Task directions
Retype the data that follows line by line, exactly, and leave its pictures out.

Input for this task
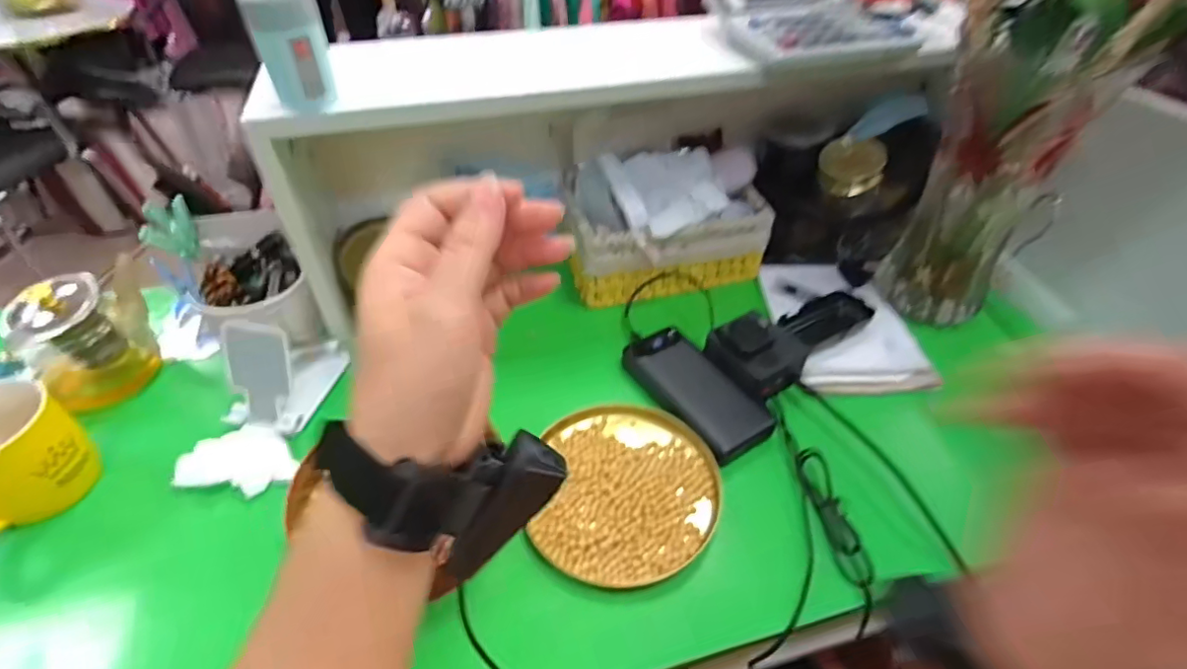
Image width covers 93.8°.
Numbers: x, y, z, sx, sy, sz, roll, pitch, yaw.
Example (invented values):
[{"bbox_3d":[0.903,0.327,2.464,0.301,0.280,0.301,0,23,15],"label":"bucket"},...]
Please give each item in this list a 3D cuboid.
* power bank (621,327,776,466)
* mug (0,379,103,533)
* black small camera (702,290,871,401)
[{"bbox_3d":[0.100,0.053,0.543,0.067,0.021,0.152,-24,48,-23],"label":"power bank"},{"bbox_3d":[-0.465,0.107,0.433,0.074,0.090,0.116,18,46,18],"label":"mug"},{"bbox_3d":[0.214,-0.004,0.576,0.197,0.043,0.075,-22,47,-22],"label":"black small camera"}]

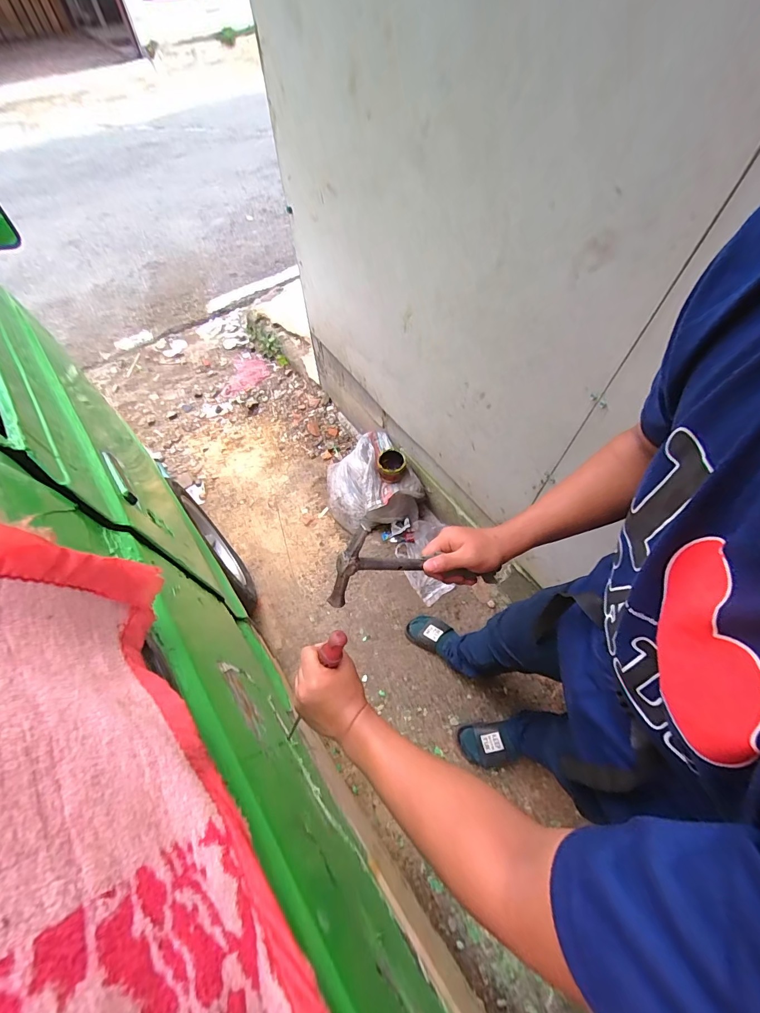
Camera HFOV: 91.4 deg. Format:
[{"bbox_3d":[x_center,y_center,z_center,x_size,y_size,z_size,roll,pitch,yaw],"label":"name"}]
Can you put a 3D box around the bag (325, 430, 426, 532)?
[{"bbox_3d":[-0.057,-0.111,1.523,0.335,0.241,0.386,-20,61,-11],"label":"bag"}]

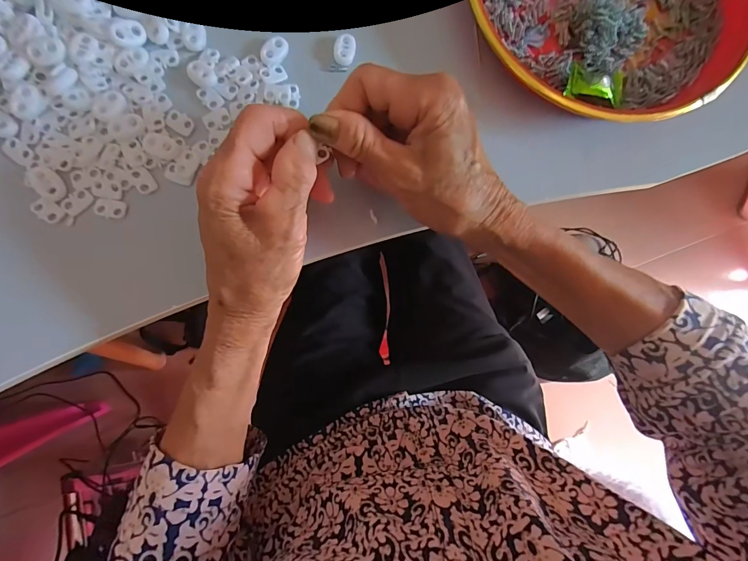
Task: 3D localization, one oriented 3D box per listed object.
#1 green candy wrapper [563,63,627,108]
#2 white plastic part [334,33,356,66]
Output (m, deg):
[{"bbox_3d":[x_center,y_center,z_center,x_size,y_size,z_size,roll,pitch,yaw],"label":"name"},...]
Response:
[{"bbox_3d":[0.164,-0.144,0.269,0.048,0.013,0.024,4,84,-7],"label":"green candy wrapper"},{"bbox_3d":[-0.021,-0.166,0.266,0.014,0.005,0.021,8,83,-7],"label":"white plastic part"}]

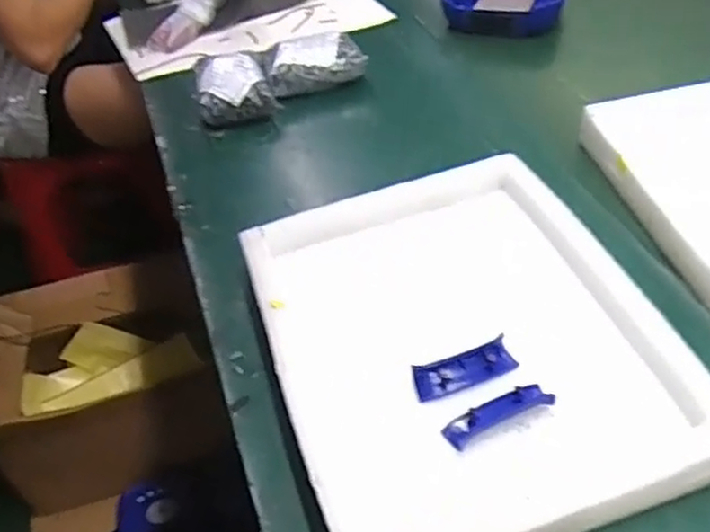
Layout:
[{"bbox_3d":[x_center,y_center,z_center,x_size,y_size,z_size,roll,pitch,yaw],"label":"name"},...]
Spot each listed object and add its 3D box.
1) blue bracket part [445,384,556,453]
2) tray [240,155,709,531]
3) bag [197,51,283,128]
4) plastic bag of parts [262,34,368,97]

Reply to the task
Image width covers 93.8°.
Numbers: x, y, z, sx, sy, sz, roll, pitch, yaw.
Example (invented values):
[{"bbox_3d":[0.903,0.327,2.464,0.301,0.280,0.301,0,23,15],"label":"bucket"},...]
Please give each item in this list a 3D cuboid.
* power bank (621,327,776,466)
* mug (0,379,103,533)
* black small camera (702,290,871,401)
[{"bbox_3d":[0.100,0.053,0.543,0.067,0.021,0.152,-24,48,-23],"label":"power bank"},{"bbox_3d":[-0.465,0.107,0.433,0.074,0.090,0.116,18,46,18],"label":"mug"},{"bbox_3d":[0.214,-0.004,0.576,0.197,0.043,0.075,-22,47,-22],"label":"black small camera"}]

Camera HFOV: 91.4 deg. Format:
[{"bbox_3d":[x_center,y_center,z_center,x_size,y_size,z_size,roll,pitch,yaw],"label":"name"}]
Can you put a 3D box around the bag (325, 430, 426, 532)?
[{"bbox_3d":[-0.057,-0.111,1.523,0.335,0.241,0.386,-20,61,-11],"label":"bag"}]

Task: 3D localization, one oriented 3D box per listed object.
#1 green candy wrapper [563,63,627,108]
#2 white plastic part [334,33,356,66]
Output (m, deg):
[{"bbox_3d":[x_center,y_center,z_center,x_size,y_size,z_size,roll,pitch,yaw],"label":"name"},...]
Response:
[{"bbox_3d":[0.164,-0.144,0.269,0.048,0.013,0.024,4,84,-7],"label":"green candy wrapper"},{"bbox_3d":[-0.021,-0.166,0.266,0.014,0.005,0.021,8,83,-7],"label":"white plastic part"}]

Layout:
[{"bbox_3d":[x_center,y_center,z_center,x_size,y_size,z_size,roll,pitch,yaw],"label":"name"},...]
Spot each listed object and add its 3D box.
1) blue bracket part [445,384,556,453]
2) tray [240,155,709,531]
3) bag [197,51,283,128]
4) plastic bag of parts [262,34,368,97]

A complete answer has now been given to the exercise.